Post Numero 600: A Half-Hearted Apology.

Reading someone else's posting yesterday morning reminded me of a telephone 'problem' we had many years ago when I was about 16 or 17.

We lived on the south coast of England, and our telephone number was the same as that of a Hairdresser in a nearby village; although the dialing code itself was totally different. People imagined that the code was the same as the larger nearby town (where WE lived), and would dial our number to make an appointment.

The young Cro, and the rest of his immediate family, became rather pissed-off with all these unwanted calls, and we eventually had words with the salon owner (twice), asking him if he could stress to his clients that the code for HIS village was totally different to that of OUR nearby town.
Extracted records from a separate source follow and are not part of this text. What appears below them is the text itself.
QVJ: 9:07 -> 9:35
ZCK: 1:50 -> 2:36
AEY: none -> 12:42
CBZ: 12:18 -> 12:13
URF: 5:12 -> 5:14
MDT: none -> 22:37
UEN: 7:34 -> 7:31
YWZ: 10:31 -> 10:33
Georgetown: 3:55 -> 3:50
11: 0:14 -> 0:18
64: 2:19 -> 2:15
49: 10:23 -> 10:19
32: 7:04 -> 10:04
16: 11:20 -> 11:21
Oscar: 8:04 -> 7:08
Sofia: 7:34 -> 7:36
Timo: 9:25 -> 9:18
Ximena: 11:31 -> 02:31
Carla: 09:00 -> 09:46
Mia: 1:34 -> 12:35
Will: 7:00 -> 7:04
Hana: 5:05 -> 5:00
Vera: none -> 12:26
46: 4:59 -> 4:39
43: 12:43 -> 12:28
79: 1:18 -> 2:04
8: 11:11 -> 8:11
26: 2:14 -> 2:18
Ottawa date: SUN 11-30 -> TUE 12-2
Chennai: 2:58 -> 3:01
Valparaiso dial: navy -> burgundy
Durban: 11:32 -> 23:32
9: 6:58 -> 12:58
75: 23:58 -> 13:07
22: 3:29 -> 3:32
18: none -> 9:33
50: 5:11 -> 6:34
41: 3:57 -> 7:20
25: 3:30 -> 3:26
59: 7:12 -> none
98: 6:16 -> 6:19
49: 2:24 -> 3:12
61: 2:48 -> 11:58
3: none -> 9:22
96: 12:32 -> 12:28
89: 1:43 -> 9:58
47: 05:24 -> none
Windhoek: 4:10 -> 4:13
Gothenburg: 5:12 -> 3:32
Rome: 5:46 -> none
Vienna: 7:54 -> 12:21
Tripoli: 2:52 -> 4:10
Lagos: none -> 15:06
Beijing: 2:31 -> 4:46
Nothing happened, and the calls continued. So whenever at home I decided to accept appointments myself. On a busy day I would make 20 or more appointments; usually for the same time, and (if I was feeling particularly evil) all for the same day. For some reason his clients always wanted to be coiffed in the mornings, at roughly 10.30am.

I imagine, on occasions, there must have been total chaos in the salon with all these women turning up for their weekly blue rinse, or their Thatcher-like perm', insisting that they were the first to be seen.

I would now like to apologise to all those women whose time I wasted, and also to the salon owner himself. Of course, given the chance I'd do exactly the same again (it was strangely empowering).

Some time later the calls stopped. Wisdom must have prevailed, and I presume he changed his number. Shame!

And the moral of this story? Well, there isn't one!... You'd be spoiling someone's day if you double-checked your hairdresser's phone number. Best to try to memorise it; there's probably another Cro out there somewhere!